(Compito richiesto 1) Cita dall'articolo sul passante ferroviario di Trento il brano che comincia con "TRENTO. Due secoli, almeno" e va avanti fino a "novembre del 1966.".
(Compito richiesto 2) Nell'articolo sul passante ferroviario di Trento, quando e da chi fu chiusa la Sloi?
(Compito richiesto 3) Secondo l'articolo sul passante ferroviario di Trento, perché la futura ferrovia si dovrà fare? Rispondi in una o due frasi.

(Documento di origine)
======
Da mesi si chiede di cambiarlo, di renderlo meno impattante, di evitare di farlo passare nei terreni avvelenati che furono della Sloi e della Carbochimica, della Prada che, dismesse da oltre 40 anni sono ancora lì con i loro rottami

di Luigi Sardi

TRENTO. Due secoli, almeno duecento anni. Forse di più, se non ci saranno stravolgimenti a cominciare da quella guerra che infuria ad Est, quasi sulla porta di casa ed altri sviluppi oggi imprevedibili. Il tracciato della futura ferrovia che, sia ben chiaro, si dovrà fare perché allaccerà i grandi porti del Nord con il Mediterraneo, cambierà profondamente il volto della città come avvenne nel 1858 quando il corso del fiume Adige venne deviato dal rione di San Martino, dalle Torre Vede e dalla Torre Vanga con uno spostamento verso Piedicastello: nei progetti doveva scongiurare inondazioni di Trento; in vero ce ne furono due e disastrose: il 14 settembre del 1882 e il 3 novembre del 1966.

Per spostare il fiume che trasformò definitivamente l’ immagine della città, si lavorò di piccone, badile, carriole e forza di braccia. Fra gli operai, Amedeo Degasperi - il padre di Alcide - originario di Sardagna poi divenuto maresciallo della gendarmeria tirolese prima a Predazzo, poi a Pieve Tesino, quindi a Civezzano. Anche il passante ferroviario modificherà profondamente e definitivamente l’immagine di Trento, ma poiché sarebbe in ballo da 15 anni per essere di recente accolto pare con troppa fretta, sta inciampando in tribolazioni di spiccata natura politica dettate dalla scelta del tracciato.

Da mesi si chiede di cambiarlo, di renderlo meno impattante, di evitare di farlo passare nei terreni avvelenati che furono della Sloi e della Carbochimica, della Prada che, dismesse da oltre 40 anni sono ancora lì con i loro rottami. Ricordiamo che la Sloi venne chiusa da Giorgio Tononi, sindaco di Trento, il 14 luglio del 1978 dopo il famoso, terribile incendio, lasciando nel terreno quella “bomba ecologica innescata, che non possiamo consegnare ai nostri figli” come disse Lorenzo Dellai appena divenuto sindaco nel giugno del 1990.
======
(Voci mostrate)
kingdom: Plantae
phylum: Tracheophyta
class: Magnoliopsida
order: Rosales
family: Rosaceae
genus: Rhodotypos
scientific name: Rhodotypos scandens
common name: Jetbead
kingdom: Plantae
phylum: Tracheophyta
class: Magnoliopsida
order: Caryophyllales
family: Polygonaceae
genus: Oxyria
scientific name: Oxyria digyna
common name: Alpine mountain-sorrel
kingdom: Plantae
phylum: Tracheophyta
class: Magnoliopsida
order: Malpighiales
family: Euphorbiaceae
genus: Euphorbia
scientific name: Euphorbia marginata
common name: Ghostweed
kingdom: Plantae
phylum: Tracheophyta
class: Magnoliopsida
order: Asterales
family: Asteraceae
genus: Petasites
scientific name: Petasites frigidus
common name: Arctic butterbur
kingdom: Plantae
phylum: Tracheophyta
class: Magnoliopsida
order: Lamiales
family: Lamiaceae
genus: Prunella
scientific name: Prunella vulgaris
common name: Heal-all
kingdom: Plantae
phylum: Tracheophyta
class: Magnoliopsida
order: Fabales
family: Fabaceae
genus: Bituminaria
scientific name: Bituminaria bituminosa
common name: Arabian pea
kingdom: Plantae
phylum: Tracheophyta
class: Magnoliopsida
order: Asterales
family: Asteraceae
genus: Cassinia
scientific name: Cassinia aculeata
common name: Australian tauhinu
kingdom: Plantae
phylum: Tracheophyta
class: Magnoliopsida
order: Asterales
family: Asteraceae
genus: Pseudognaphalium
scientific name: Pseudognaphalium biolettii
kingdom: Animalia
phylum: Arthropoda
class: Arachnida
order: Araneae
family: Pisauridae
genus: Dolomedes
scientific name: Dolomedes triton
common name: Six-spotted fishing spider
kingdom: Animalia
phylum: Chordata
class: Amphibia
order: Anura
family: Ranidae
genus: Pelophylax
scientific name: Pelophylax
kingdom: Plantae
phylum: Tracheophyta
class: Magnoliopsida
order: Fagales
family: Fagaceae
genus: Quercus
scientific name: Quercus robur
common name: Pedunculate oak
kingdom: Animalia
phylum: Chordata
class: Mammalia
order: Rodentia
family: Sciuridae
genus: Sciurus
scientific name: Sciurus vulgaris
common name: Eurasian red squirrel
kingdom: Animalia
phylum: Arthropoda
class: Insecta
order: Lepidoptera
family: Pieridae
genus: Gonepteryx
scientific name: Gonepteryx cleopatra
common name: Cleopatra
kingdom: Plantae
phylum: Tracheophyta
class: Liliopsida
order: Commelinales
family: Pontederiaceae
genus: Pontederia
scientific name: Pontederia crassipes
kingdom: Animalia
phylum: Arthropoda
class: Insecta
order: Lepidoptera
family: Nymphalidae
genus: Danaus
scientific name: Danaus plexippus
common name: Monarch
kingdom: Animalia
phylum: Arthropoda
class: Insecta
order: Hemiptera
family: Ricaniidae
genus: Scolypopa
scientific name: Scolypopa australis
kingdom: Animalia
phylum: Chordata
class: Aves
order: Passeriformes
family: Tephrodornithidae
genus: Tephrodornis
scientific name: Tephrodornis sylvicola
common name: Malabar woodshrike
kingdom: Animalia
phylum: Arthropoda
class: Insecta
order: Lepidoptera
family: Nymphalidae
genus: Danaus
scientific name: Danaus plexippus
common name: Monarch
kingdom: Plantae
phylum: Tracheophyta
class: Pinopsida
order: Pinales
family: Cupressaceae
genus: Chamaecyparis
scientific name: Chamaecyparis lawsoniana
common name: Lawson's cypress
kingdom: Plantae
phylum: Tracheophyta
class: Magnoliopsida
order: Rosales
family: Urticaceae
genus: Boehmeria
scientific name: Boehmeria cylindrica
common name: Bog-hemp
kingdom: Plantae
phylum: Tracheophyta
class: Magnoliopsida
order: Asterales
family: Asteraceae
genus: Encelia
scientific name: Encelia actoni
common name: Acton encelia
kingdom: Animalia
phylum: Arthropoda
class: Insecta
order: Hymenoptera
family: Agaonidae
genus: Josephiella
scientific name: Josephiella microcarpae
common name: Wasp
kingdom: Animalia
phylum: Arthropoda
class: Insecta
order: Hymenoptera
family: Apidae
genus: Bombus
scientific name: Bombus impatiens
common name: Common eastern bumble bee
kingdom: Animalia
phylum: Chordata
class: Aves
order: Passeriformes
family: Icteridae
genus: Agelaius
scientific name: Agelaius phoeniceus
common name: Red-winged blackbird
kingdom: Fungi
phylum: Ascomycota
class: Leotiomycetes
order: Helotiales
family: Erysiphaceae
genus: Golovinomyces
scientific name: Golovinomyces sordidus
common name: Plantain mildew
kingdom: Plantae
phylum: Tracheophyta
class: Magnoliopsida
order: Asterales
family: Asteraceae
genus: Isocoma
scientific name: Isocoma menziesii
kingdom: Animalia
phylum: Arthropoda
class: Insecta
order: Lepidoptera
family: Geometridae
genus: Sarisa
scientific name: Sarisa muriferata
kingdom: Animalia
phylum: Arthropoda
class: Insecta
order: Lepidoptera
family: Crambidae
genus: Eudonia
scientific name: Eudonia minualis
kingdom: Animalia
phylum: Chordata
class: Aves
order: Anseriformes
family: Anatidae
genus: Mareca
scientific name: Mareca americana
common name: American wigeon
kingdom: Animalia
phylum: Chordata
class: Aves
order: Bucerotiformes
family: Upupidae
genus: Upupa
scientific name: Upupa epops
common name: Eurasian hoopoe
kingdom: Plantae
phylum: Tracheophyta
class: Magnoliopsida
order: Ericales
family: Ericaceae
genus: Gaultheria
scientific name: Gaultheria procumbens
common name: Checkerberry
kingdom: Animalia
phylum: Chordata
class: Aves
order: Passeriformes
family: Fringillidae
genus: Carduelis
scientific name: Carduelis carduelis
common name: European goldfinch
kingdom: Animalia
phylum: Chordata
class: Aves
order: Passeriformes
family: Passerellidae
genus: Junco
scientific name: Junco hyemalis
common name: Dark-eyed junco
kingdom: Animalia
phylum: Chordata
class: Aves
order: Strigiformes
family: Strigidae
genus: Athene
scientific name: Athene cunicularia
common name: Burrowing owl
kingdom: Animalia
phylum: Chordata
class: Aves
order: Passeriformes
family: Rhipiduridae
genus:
======
(Risultato 1)
TRENTO. Due secoli, almeno duecento anni. Forse di più, se non ci saranno stravolgimenti a cominciare da quella guerra che infuria ad Est, quasi sulla porta di casa ed altri sviluppi oggi imprevedibili. Il tracciato della futura ferrovia che, sia ben chiaro, si dovrà fare perché allaccerà i grandi porti del Nord con il Mediterraneo, cambierà profondamente il volto della città come avvenne nel 1858 quando il corso del fiume Adige venne deviato dal rione di San Martino, dalle Torre Vede e dalla Torre Vanga con uno spostamento verso Piedicastello: nei progetti doveva scongiurare inondazioni di Trento; in vero ce ne furono due e disastrose: il 14 settembre del 1882 e il 3 novembre del 1966.

(Risultato 2) Il 14 luglio 1978, da Giorgio Tononi, sindaco di Trento.

(Risultato 3) La ferrovia si dovrà fare perché collegherà i grandi porti del Nord con il Mediterraneo.